Chi invece deve cercare di scongelare il grande freddo con il mondo dell’industria perché deve guadagnarsi il voto degli industriali ha dovuto presentare nel migliore dei modi la propria merce. I tre candidati alla successione di Merkel sono sfilati sul podio del convegno, strizzando l’occhio a una platea dissidente.

Chissà come hanno accolto in cuor loro gli imprenditori l’appello di Annalena Baerbock (Verdi) a un patto per l’industria, la mano tesa per “una collaborazione spalla a spalla” nella quale è chiaro che “lo Stato dovrà accollarsi almeno una parte dei costi aggiuntivi causati dalla transizione verso una produzione a neutralità climatica. Le dichiarazioni più recenti sull’aumento del costo del CO2 sulla benzina hanno spaventato molti elettori, tra i quali i temi ecologici sono popolari fino a quando non impattano sul portafoglio personale. E gli imprenditori sanno che i costi che si accolla lo Stato non sono gratuiti, ma ritornano sempre in forma di tassazioni.

Così come avranno ascoltato col rispetto che merita il candidato dell’Spd e guardiano delle Finanze Olaf Scholz, uno del quale gli imprenditori si fiderebbero pure, se avesse davvero qualche chance di successo. Scholz non ha smentito la sua fama di freddo ragionatore anseatico, affrontando il tema energetico ha ammesso omissioni del governo ma le ha attribuite alla responsabilità del ministro cristiano-democratico dell’Economia Peter Altmaier (“i calcoli sul fabbisogno energetico sono troppo bassi”). Agli uomini di impresa ha promesso, seguendo una linea merkeliana, un maggiore ricorso alle fonti alternative, l’accelerazione nel completamento delle infrastrutture del trasporto energetico e in futuro “forti riduzioni sul costo dell’energia”.

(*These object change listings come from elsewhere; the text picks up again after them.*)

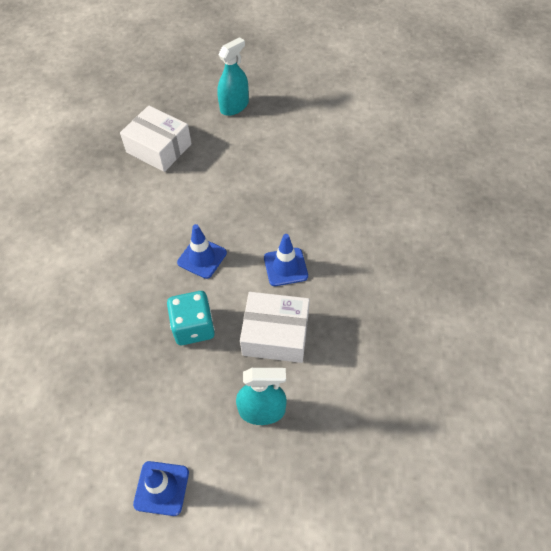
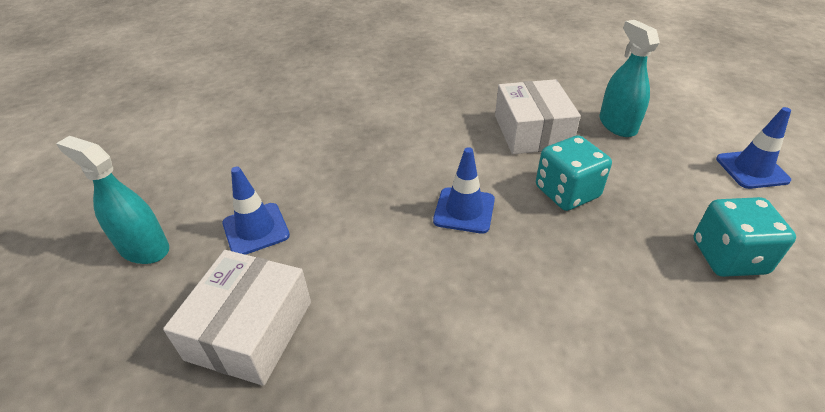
camera: 105 degrees left, 15 degrees down
blue traffic cone [264,234,308,286] -> blue traffic cone moved to [222,167,290,255]
none -> turquoise dice [693,197,796,277]

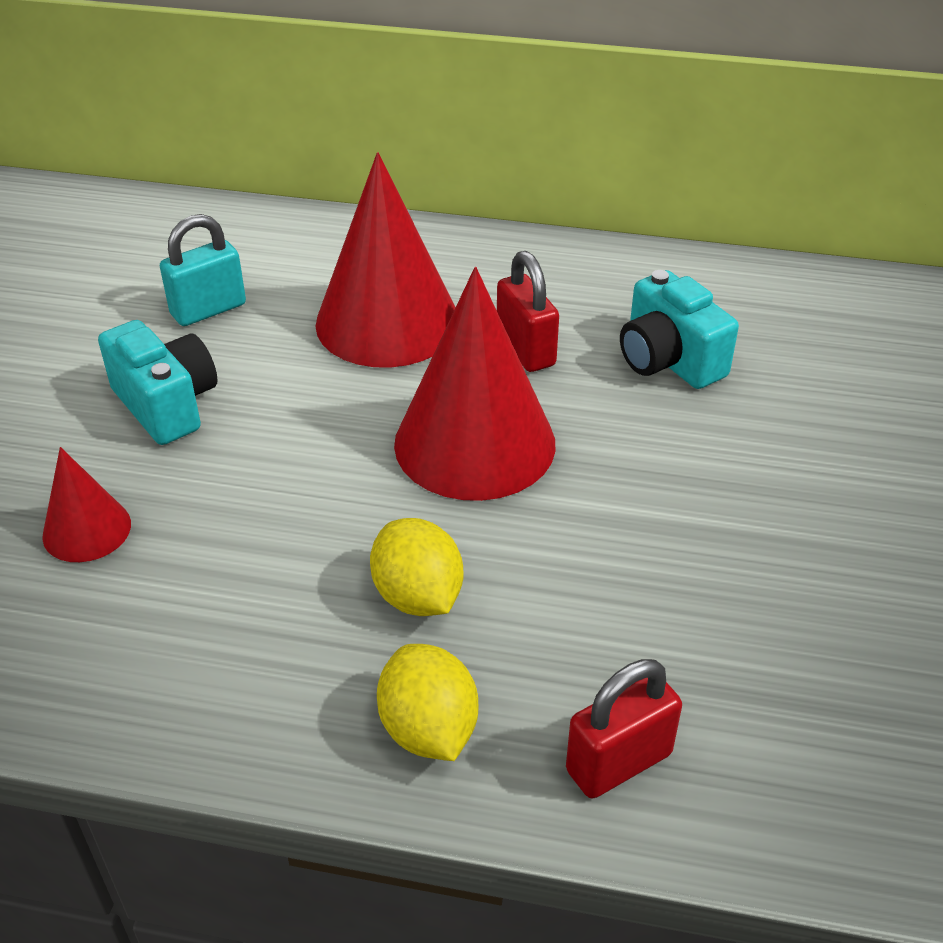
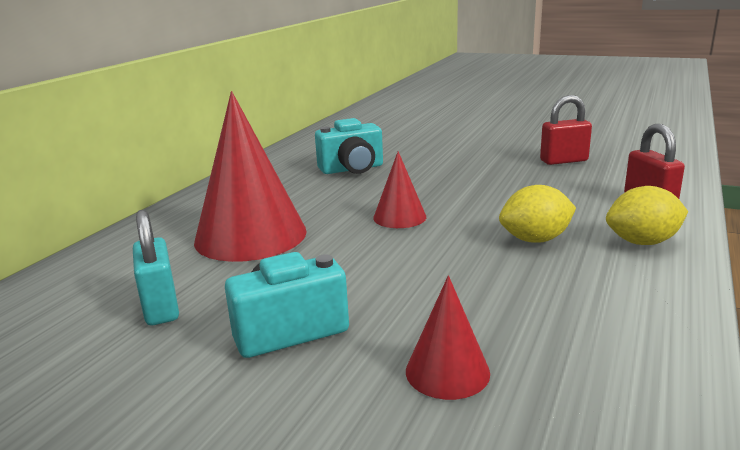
camera: 75 degrees left, 20 degrees down
red cone [394,267,555,501] -> red cone [373,151,426,228], size x0.50
red padlock [497,251,559,372] -> red padlock moved to [540,95,592,165]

Oltre ai dubbi sulla tenuta elettorale dell’Spd, gli imprenditori si chiedono perché – ad esempio sulle reti di trasporto – il governo di cui Scholz è vice cancelliere non abbia già fatto quello che ora il candidato promette. E l’indolenza governativa è un fantasma che inevitabilmente insegue anche Armin Laschet, che pure dell’esecutivo nazionale non ha fatto parte e anzi ne guida uno tutto suo in Nord Reno-Vestfalia. Il candidato Cdu, secondo i sondaggi il vero cancelliere in pectore, ha spiattellato ai partecipanti il fresco programma elettorale con al centro l’impegno per un decennio di modernizzazione. investimenti nel digitale ma soprattutto due vecchie paroline finite fuori moda in tempi di ripudio del neoliberismo e oggi invece ripescate dalla Cdu (complice Friedrich Merz?) per disegnare qualche certezza nel dopo Merkel: deregulation e sburocratizzazione. Le tasse non scenderanno, ha concluso Laschet, perché la situazione finanziaria dopo la pandemia non lo permette, ma non aumenteranno. E per le imprese ci sarà comunque la possibilità di mirati alleggerimenti. Forse un po’ poco per riscaldare il grande freddo.